ミッションこそ、人材がきわめて高いレベルのイノベーション、クオリティー、カスタマー・サービスを実現することに向けてエンパワーする際の強力なモチベーターとして機能している。(p.98、99)
うむ。でも、ミッションだけでは人は動かないでしょう。ある程度の報酬が約束されていなければね。
■8 価値観か、業績か
今日のビジネスに伴う最大のチャレンジは、価値観尊重と業績重視の両方を備えた企業文化を創り上げることだ。(p.101)
だんだんと、ミッション経営の核心に迫ってきます。この一文は、とてもリアルです。この章では、筆者の体験談が語られています。
■9 ステークホルダー
第6章 カスタマーがもっとも重要だ(p.116)
すべてのステークホルダーに、とお茶を濁して優先順位をつけないやり方ではダメだということですね。明快です。
■10 イノベーション
企業が大きくなるにつれ、マネジャーが示す自然の傾向は、ルール、プロセス、規則でビジネスをコントロールすることだ。この官僚主義の増長は、イノベーティブなアイデアの発揮に大いな障害を生み、創造性の発揮を抑えつける。企業がいかに巨額の予算を研究開発に注ぎ込んでもこれらの傾向は抑えられない。そこでイノベーションにコミットしているリーダーとしては、創造的な一匹狼やイノベーターに機会を与え、ビジネス・ベンチャーがなお脆弱な生成期にある頃からこれらの新規ベンチャーを守ることを通じて、官僚主義的傾向を減らすことに努めなければならない。(p.191)
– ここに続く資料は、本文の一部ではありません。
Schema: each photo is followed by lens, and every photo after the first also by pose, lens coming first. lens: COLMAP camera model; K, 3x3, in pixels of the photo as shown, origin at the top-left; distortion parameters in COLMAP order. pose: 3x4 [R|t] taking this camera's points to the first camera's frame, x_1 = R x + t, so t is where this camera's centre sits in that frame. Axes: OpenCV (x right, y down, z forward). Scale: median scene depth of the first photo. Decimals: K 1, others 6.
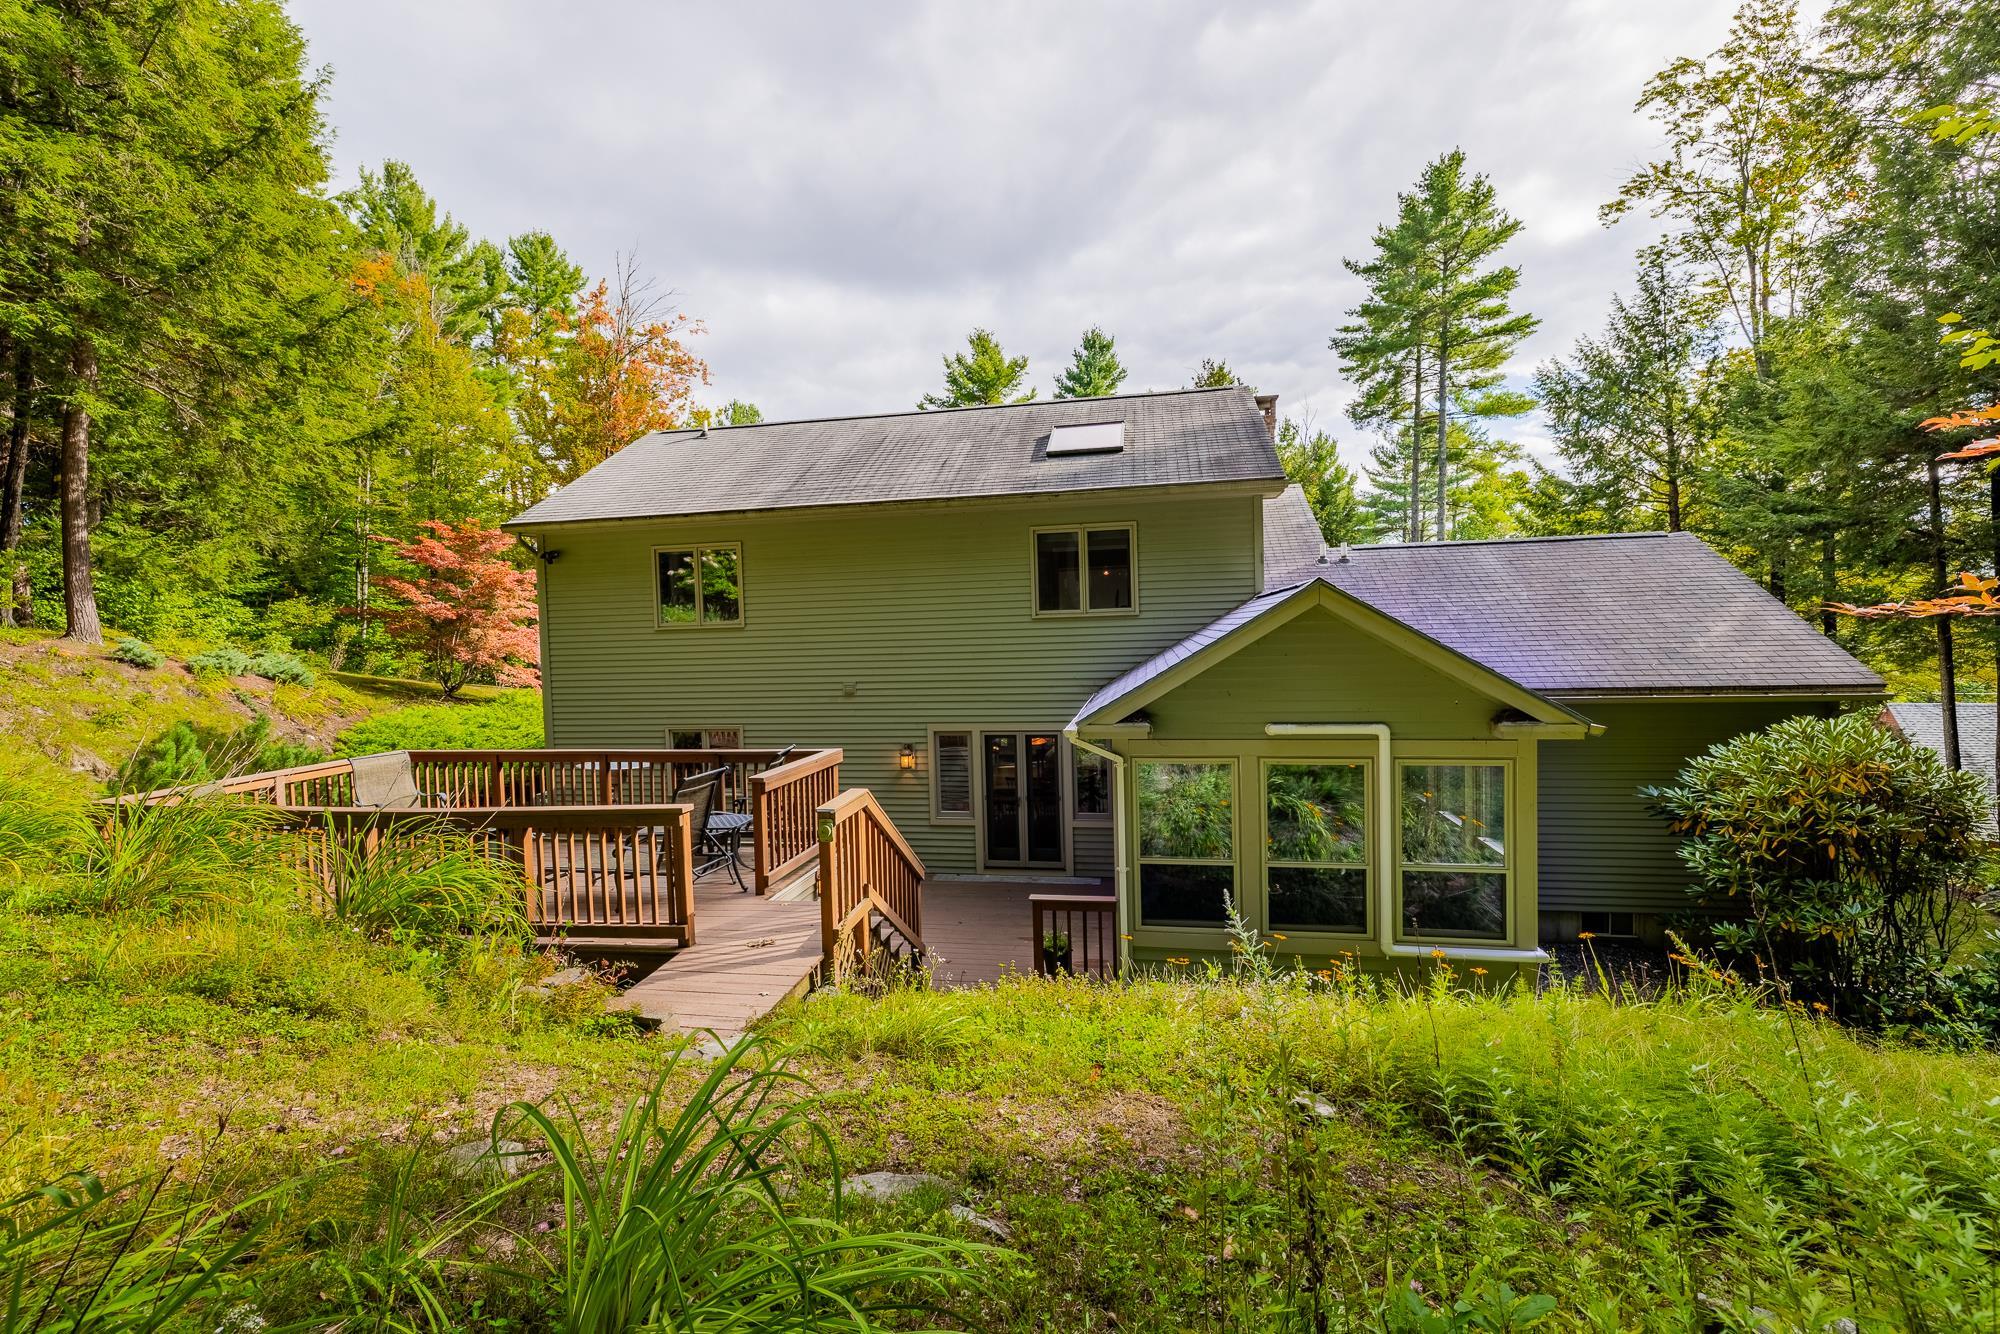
lens RADIAL K [[846.5, 0, 996.8], [0, 846.5, 664.0], [0, 0, 1]] dist [0.004787, -0.000331]
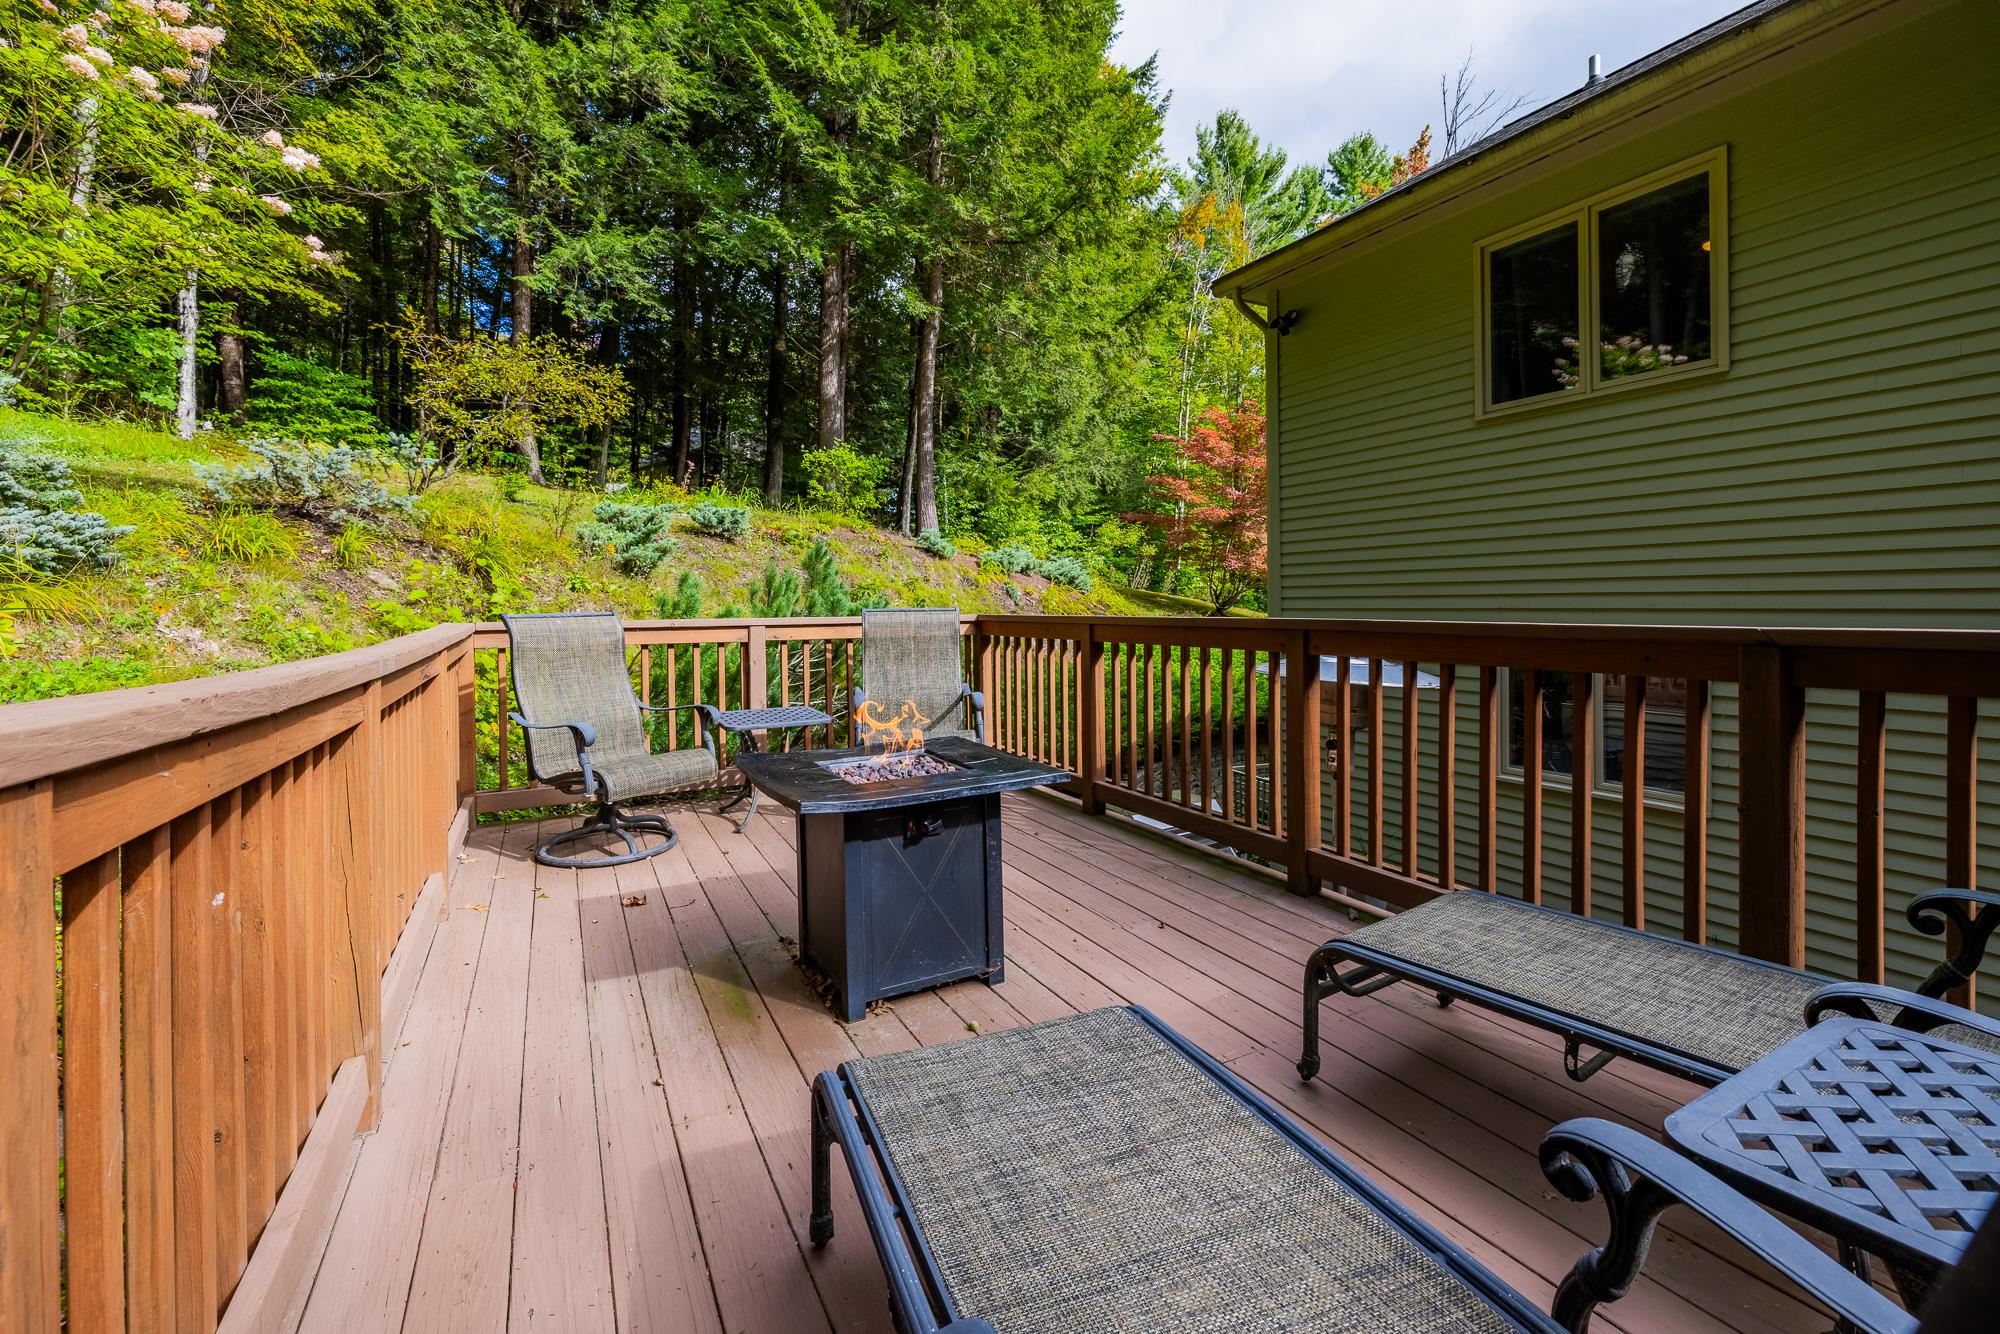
lens RADIAL K [[846.5, 0, 999.2], [0, 846.5, 611.3], [0, 0, 1]] dist [0.004787, -0.000331]
pose [[0.625997, 0.024564, -0.779439, -0.090955], [-0.034995, 0.999382, 0.003390, 0.032842], [0.779040, 0.025154, 0.626469, 0.227225]]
イノベーションは永遠の課題なのだろう。一体誰が、本物のイノベーターと、ただの変わり者を見分けることが出来ると言うのか。成功例は、法則を示すものではなく、幸運を示すだけのもののように思われる。
■11 後継者
引用は控えよう。要は自分はこうして後継者を育て、成功したという事例が示されている。後継者の育成が経営者の重要な仕事であることは言うまでもあるまいし。
■12 おわりに
本書はミッション経営を多面的に捉えた好著であり、とても参考になった。ただ、基底にあるのは「勝利しなければ、ミッションは果たせない」という経営の現実だ。これが、現代グローバル企業のおかれた環境なのだろう。そして、筆者の発想は、環境への適応などではなく、あくまでも規模の追求である。これでは、ミッション経営と言いながらも、過去の発想に囚われ、未来への想像力を欠いていると言われても仕方あるまい。まあ、いかにもアメリカ的な本でした。